The amendment would have given states the option to raise gross vehicle weight limits on six-axle truck and trailer combinations from 80,000 pounds to 91,000 pounds.
The increase in gross vehicle weight would have addressed a growing shortage of truck drivers nationwide and a projected 25 percent increase in freight in the next decade, according to Rep. Reid Ribble, the amendment sponsor.
“Safer, more efficient trucks that can carry 91,000 pounds as opposed to the current 80,000 on our highways exist, and our major trading partners already use them successfully,” Ribble wrote in The Hill, after sponsoring the measure. “In Canada and Europe, many trucks are already carrying over 100,000 pounds safely on the road.”
Last week, as the larger Surface Transportation Reauthorization and Reform Bill reached and passed the full House, more than 70 agricultural organizations sent lawmakers a letter supporting the Ribble amendment.
“In the agriculture and food industries, our farms and businesses are growing and making products more resourcefully, but outdated federal transportation rules force trucks to leave the farm and our plants when they are partly empty,” the letter signed by the organizations said. “By giving states the option to raise the federal gross vehicle weight limit from 80,000 pounds to 91,000 pounds for trucks equipped with six axles rather than the typical five, the SAFE Trucking Act would safely modernize truck shipments on interstate highways by reducing the number of trucks needed to move our commodities and products through better utilization of existing capacity.”
According to a recent U.S. Department of Transportation’s Comprehensive Truck Size and Weight Study the 91,000 pound six-axle configuration is bridge formula compliant, would reduce pavement costs, truck miles traveled, fuel costs and carbon dioxide emissions, all while improving braking ability and maintaining handling characteristics.
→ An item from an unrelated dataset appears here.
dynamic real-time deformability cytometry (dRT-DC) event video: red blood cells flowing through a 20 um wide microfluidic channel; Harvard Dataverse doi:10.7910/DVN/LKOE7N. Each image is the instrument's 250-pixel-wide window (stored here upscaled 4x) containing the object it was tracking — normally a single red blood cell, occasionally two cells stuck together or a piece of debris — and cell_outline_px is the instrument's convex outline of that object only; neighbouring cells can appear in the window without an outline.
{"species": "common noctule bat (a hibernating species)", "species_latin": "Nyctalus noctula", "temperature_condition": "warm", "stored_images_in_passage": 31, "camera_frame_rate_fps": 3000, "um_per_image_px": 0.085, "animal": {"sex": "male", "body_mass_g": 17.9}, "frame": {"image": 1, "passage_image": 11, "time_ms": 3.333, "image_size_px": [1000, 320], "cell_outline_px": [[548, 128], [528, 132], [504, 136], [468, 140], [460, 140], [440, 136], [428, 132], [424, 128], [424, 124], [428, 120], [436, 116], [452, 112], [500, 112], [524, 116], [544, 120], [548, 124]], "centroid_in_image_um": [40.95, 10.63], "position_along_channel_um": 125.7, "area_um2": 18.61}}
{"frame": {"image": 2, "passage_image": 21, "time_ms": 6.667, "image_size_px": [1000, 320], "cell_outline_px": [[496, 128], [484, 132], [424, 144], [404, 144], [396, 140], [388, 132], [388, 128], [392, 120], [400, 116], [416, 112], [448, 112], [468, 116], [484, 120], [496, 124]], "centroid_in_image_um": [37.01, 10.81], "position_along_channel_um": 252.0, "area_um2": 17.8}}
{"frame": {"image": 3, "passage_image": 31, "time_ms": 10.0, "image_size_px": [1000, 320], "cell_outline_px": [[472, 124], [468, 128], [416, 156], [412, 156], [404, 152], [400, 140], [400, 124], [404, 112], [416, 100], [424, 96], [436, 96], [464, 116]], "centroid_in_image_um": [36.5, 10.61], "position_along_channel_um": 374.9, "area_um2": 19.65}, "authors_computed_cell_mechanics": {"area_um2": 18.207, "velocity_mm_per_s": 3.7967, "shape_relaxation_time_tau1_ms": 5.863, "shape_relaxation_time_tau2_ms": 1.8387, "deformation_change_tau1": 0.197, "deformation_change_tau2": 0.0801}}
For farmers the issue boils down to being more efficient, an absolute must to stay competitive on the national and world farming stage. Looking at forecasts in the grain markets, commodity crop growers will need whatever edge they can find to maintain profitability. Unfortunately, that edge won’t come from the failed effort by Ribble and other bi-partisan sponsors.
Making less trips to the grain elevator or terminal market means more time doing something else in an already compressed harvest window.
Unlike the slacking warehouse worker, the farmer’s work wouldn’t end just because others worked harder and smarter to get a job done.